Brooks' direction was simply not there.  Everyone delivered their lines which, sadly, weren't all that good or clever or funny, sometimes in a rushed manner (as in, let's get this over with as soon as we can) or in an insincere manner (as in, even I don't believe the situations or dialogue).   How insincere you may ask.  In a scene where George is supposedly drunk, he is actually pretty stable: he doesn't slur his words, speak incoherently and is steady on his feet.  

By the end of How Do You Know, I really thought Brooks had made a parody of all these romantic comedies that have been plaguing the American public.  He's far too bright to have thought this was original or good, and all the actors are far too good to think the same (which may explain why they all decided to not waste their energies on trying to act). 

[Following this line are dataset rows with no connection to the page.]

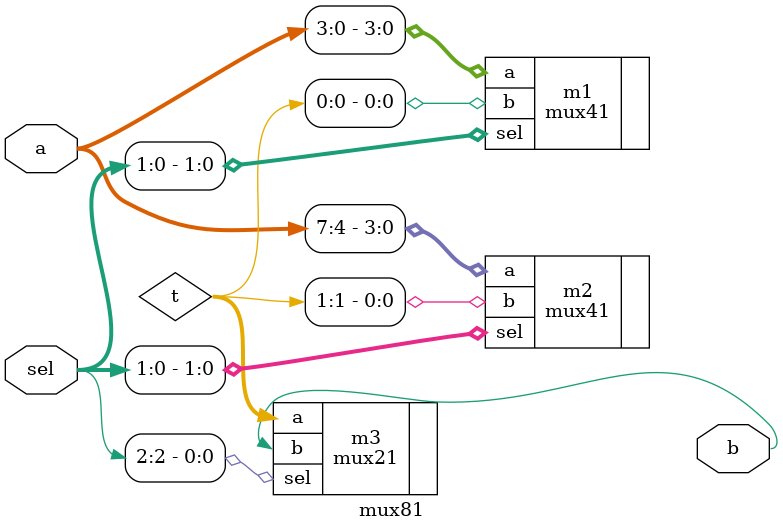
<source format=v>
module mux81(a, sel, b);
   input [7:0] a;
   input [2:0] sel;
   output b;

    wire [1:0] t;
   mux41 m1 (.a(a[3:0]), .sel(sel[1:0]), .b(t[0]));
   mux41 m2 (.a(a[7:4]), .sel(sel[1:0]), .b(t[1]));
   mux21 m3 (.a(t[1:0]), .sel(sel[2]), .b(b));

endmodule   
</source>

It must have been a parody: even Hans Zimmer's music appeared to sound like all the others in making vague attempts to be cute, and he's by no means my favorite composer (where, oh where, have you gone Max Steiner, Franz Waxman, Victor Young, Alex North, Nino Rota--stay healthy, John Williams). 

If How Do You Know is a comedy, it isn't funny.  If How Do You Know is a drama, it isn't interesting.  If How Do You Know is a romance, it's a bad sign when our heroine has to choose between a slut and a nebbish, both of whom are morons.  Then again, she's pretty dim so it might just work out for either one she chooses.